Die Polizei sperrte die Autobahn vorübergehend in beide Fahrtrichtungen, um das liegen gebliebene Fahrzeug zu drehen und die Unfallstelle zu räumen. An Auto und Anhänger entstand ein Schaden von geschätzten 5.000 Euro. Die Behörden bestätigten, dass dem Fahrer ein Bußgeld wegen des Verstoßes droht.
Laut offiziellen Aufzeichnungen gab es zwischen 2021 und 2025 auf der A61 etwa zwölf ähnliche Unfälle aufgrund mangelhaft gesicherter Ladung. Die meisten Fälle ereigneten sich in Nordrhein-Westfalen, darunter ein Vorfall bei Mönchengladbach im Oktober 2023, bei dem fünf Personen verletzt wurden. Auch Rheinland-Pfalz verzeichnete vier solche Unfälle, etwa einen Crash bei Koblenz im Juni 2022.

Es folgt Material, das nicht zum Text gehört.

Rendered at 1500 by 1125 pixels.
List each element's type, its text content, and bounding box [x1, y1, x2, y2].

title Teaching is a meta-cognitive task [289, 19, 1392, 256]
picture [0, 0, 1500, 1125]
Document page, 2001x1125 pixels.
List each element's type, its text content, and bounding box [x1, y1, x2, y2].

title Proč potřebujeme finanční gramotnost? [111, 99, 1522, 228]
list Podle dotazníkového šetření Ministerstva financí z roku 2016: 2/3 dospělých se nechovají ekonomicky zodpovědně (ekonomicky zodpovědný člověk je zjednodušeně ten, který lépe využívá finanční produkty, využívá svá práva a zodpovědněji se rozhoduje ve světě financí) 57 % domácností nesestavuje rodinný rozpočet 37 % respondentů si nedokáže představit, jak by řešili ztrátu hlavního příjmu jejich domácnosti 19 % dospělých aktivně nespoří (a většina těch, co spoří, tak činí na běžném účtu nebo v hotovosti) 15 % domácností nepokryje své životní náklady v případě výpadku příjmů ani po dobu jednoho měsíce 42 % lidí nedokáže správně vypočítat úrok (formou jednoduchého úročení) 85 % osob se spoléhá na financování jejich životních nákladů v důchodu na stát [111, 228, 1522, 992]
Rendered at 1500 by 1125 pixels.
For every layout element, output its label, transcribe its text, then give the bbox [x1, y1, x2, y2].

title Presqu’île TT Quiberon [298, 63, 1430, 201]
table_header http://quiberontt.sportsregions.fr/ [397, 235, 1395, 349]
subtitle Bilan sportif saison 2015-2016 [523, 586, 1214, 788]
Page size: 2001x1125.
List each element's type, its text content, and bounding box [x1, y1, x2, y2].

Fahrer und sein 58-jähriger Beifahrer blieben unverletzt. Die Autobahn wurde wieder freigegeben, sobald das Fahrzeug abtransportiert und die Trümmerteile beseitigt waren. Die Ermittlungen bestätigten, dass die Kombination aus ungesicherter Ladung und überhöhter Geschwindigkeit die Hauptursachen für den Unfall waren.